One of the first intents in creating CIHR was to ensure balanced support of the four themes4 of health research, defined in the CIHR Act as:

  1. Biomedical research (theme 1)
  2. Clinical research (theme 2)
  3. Research respecting health systems and health services (theme 3)
  4. The health of populations, societal and cultural dimensions of health and environmental influences on health (theme 4)

CIHR was also conceived to achieve equilibrium between "open" (or investigator-initiated) funding versus "strategic" (or targeted) funding. The consensus of CIHR’s Governing Council was to move gradually to 30% strategic and 70% open, and indeed the strategic funding proportion increased from 11% in 2000–2001 to 33% in 2009–2010.

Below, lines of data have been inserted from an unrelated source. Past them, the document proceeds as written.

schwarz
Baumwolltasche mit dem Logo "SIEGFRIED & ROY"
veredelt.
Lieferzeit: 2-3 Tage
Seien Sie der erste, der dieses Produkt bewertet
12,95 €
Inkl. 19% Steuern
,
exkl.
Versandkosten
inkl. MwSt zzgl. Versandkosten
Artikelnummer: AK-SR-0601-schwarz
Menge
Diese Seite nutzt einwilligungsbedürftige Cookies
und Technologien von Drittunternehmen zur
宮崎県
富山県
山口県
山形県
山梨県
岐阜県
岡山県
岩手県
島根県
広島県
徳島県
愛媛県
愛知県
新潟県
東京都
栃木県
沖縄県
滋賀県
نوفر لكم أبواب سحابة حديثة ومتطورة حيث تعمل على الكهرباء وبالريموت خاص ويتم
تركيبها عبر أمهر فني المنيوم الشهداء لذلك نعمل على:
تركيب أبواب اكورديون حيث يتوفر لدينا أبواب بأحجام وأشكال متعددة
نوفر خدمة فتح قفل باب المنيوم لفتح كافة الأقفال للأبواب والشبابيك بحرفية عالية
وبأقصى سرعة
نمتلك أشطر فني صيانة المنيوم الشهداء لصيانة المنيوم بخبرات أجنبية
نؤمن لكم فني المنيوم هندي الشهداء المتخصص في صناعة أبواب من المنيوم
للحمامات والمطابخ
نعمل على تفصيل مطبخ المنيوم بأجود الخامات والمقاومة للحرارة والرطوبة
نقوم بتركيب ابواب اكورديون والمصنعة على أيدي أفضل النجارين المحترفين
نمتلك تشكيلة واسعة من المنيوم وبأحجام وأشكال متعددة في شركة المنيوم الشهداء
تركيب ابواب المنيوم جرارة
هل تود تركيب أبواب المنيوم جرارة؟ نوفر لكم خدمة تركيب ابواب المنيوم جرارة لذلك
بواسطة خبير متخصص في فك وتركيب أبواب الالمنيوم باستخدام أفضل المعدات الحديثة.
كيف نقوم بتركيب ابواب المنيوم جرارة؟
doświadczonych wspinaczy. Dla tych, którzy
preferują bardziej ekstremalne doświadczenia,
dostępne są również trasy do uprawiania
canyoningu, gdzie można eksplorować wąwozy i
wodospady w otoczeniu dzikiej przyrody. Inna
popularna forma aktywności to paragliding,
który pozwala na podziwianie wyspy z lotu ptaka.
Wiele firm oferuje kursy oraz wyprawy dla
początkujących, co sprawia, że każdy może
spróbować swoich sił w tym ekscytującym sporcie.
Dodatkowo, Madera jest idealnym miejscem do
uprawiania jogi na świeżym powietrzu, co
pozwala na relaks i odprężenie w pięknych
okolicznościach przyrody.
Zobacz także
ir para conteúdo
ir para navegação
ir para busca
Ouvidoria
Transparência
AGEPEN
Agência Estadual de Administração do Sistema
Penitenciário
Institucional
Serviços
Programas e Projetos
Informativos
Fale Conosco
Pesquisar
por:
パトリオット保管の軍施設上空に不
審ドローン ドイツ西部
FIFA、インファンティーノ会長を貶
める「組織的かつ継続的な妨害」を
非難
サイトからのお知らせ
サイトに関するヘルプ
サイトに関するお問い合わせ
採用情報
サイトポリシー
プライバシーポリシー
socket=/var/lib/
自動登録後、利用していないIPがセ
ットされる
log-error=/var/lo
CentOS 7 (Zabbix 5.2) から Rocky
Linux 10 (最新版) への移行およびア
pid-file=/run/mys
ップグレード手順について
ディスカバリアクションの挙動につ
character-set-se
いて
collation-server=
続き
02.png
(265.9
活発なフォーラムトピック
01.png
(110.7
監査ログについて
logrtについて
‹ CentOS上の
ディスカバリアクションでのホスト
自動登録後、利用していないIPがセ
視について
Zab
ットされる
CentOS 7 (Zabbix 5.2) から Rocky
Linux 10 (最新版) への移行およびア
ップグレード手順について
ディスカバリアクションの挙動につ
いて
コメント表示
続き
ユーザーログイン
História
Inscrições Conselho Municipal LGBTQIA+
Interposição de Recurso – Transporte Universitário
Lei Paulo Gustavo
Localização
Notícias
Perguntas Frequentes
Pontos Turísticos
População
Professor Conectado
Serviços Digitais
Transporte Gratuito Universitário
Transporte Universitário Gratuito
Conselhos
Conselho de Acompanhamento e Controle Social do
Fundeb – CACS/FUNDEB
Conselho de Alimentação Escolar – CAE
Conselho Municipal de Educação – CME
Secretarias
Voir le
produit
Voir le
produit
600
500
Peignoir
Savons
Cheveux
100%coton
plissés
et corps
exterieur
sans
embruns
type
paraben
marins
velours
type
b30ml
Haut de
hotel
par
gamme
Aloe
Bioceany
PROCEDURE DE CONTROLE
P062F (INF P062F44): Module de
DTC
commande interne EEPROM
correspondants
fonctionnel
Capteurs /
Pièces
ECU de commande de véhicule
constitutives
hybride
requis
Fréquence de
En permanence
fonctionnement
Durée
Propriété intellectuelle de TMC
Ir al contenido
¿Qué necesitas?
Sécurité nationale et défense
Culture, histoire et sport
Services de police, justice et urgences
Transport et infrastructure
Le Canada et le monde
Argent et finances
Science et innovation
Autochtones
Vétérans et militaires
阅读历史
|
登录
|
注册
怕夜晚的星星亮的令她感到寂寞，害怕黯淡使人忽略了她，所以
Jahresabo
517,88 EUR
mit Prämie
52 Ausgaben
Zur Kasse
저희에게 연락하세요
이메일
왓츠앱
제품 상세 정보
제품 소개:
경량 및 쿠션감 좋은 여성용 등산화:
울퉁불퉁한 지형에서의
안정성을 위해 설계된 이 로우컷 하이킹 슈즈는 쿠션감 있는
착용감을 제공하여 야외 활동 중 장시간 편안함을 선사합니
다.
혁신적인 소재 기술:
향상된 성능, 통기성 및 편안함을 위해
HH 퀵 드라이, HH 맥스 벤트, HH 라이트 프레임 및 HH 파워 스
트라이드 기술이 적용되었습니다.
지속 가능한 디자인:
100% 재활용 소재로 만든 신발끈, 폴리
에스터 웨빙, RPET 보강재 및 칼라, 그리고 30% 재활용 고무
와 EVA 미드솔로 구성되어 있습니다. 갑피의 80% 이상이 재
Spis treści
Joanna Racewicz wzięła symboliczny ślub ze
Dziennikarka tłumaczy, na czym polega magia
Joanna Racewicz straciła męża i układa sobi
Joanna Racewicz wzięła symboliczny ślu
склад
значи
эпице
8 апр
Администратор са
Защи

The creation of CIHR in 2000, in addition to other new federal funding agencies created around that time (notably the Canada Foundation for Innovation and Genome Canada), has profoundly transformed the health research scene in Canada. The number and size of research grants, as well as the number of researchers and research trainees, have markedly increased. Collaboration has become the norm and interdisciplinary approaches are thriving. Through the institutes, partnerships with either public or private sectors have proliferated, increasing not only the resources that can be invested in common priorities, but also the interest in and uptake of the research results. The immediate outcome has been a significant growth of Canadian publications in all major fields of health research.

The concepts and practice of KT have taken hold among the research community. Through innovative KT approaches, health-policy makers have gained appreciation of the value of health research for informed decision making. CIHR is indeed fully integrated into the Government of Canada’s Health Portfolio and is being regularly asked to provide advice to the Minister of Health on issues of science and technology. These changes have been significant, but the transformation is not complete. A lot remains to be done, in particular to ensure that research impacts on the quality and effectiveness of health care in Canada. Expectations have been raised. The challenge ahead is for CIHR to meet these expectations and maintain momentum in an economic climate very different from the one that prevailed when the organization was created.